-------- Exercise data --------

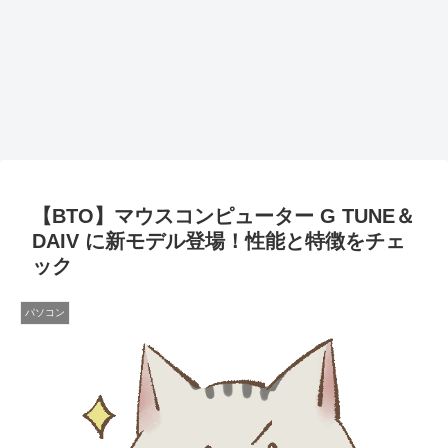
【BTO】マウスコンピューター G TUNE＆
DAIV に新モデル登場！性能と特徴をチェ
ック
パソコン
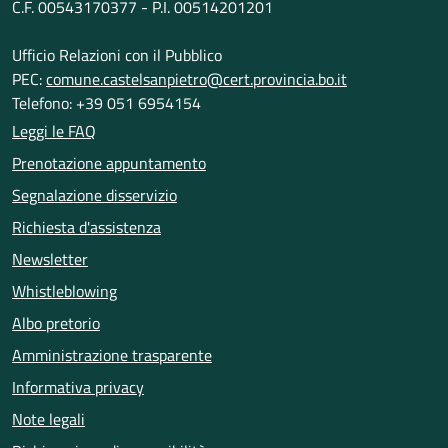
C.F. 00543170377 - P.I. 00514201201
Ufficio Relazioni con il Pubblico
PEC:
comune.castelsanpietro@cert.provincia.bo.it
Telefono: +39 051 6954154
Leggi le FAQ
Prenotazione appuntamento
Segnalazione disservizio
Richiesta d'assistenza
Newsletter
Whistleblowing
Albo pretorio
Amministrazione trasparente
Informativa privacy
Note legali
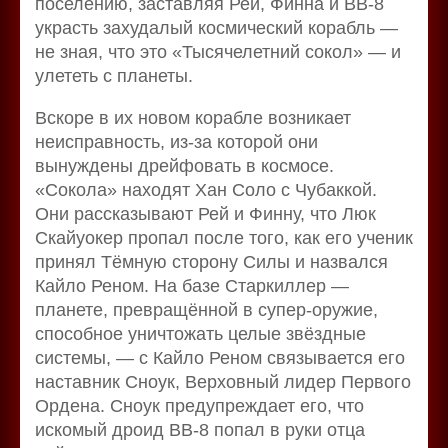
поселению, заставляя Рей, Финна и BB-8
украсть захудалый космический корабль —
не зная, что это «Тысячелетний сокол» — и
улететь с планеты.
Вскоре в их новом корабле возникает
неисправность, из-за которой они
вынуждены дрейфовать в космосе.
«Сокола» находят Хан Соло с Чубаккой.
Они рассказывают Рей и Финну, что Люк
Скайуокер пропал после того, как его ученик
принял Тёмную сторону Силы и назвался
Кайло Реном. На базе Старкиллер —
планете, превращённой в супер-оружие,
способное уничтожать целые звёздные
системы, — с Кайло Реном связывается его
наставник Сноук, Верховный лидер Первого
Ордена. Сноук предупреждает его, что
искомый дроид BB-8 попал в руки отца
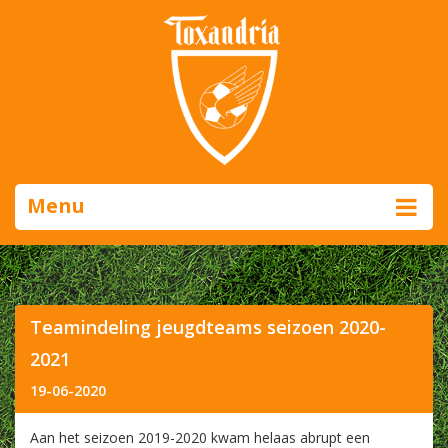
Menu
Teamindeling jeugdteams seizoen 2020-
2021
19-06-2020
Aan het seizoen 2019-2020 kwam helaas abrupt een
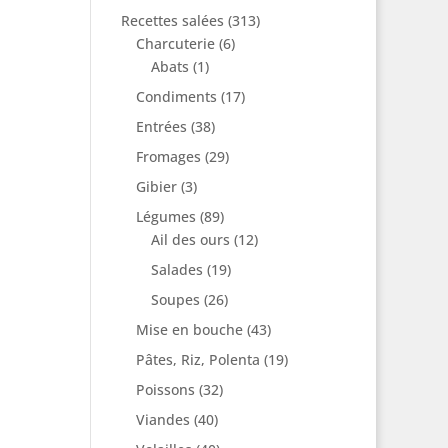
Recettes salées
(313)
Charcuterie
(6)
Abats
(1)
Condiments
(17)
Entrées
(38)
Fromages
(29)
Gibier
(3)
Légumes
(89)
Ail des ours
(12)
Salades
(19)
Soupes
(26)
Mise en bouche
(43)
Pâtes, Riz, Polenta
(19)
Poissons
(32)
Viandes
(40)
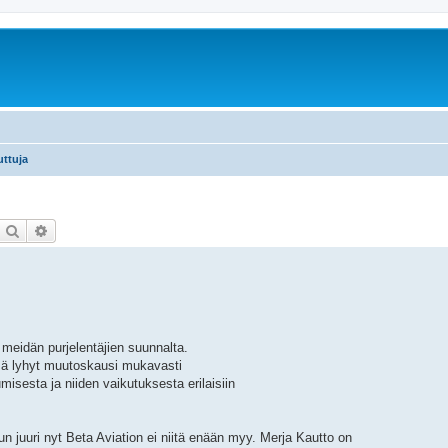
uttuja
Etsi
Tarkennettu haku
 meidän purjelentäjien suunnalta.
mä lyhyt muutoskausi mukavasti
isesta ja niiden vaikutuksesta erilaisiin
n juuri nyt Beta Aviation ei niitä enään myy. Merja Kautto on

--------

▶ _To-do item_
Start at the line containing "Whistleblowing" above and stop at the line containing "улететь с планеты.". Output those lines exactly, both included, but none of the pictures.

▶ _Solution to the exercise_
Whistleblowing
Albo pretorio
Amministrazione trasparente
Informativa privacy
Note legali
поселению, заставляя Рей, Финна и BB-8
украсть захудалый космический корабль —
не зная, что это «Тысячелетний сокол» — и
улететь с планеты.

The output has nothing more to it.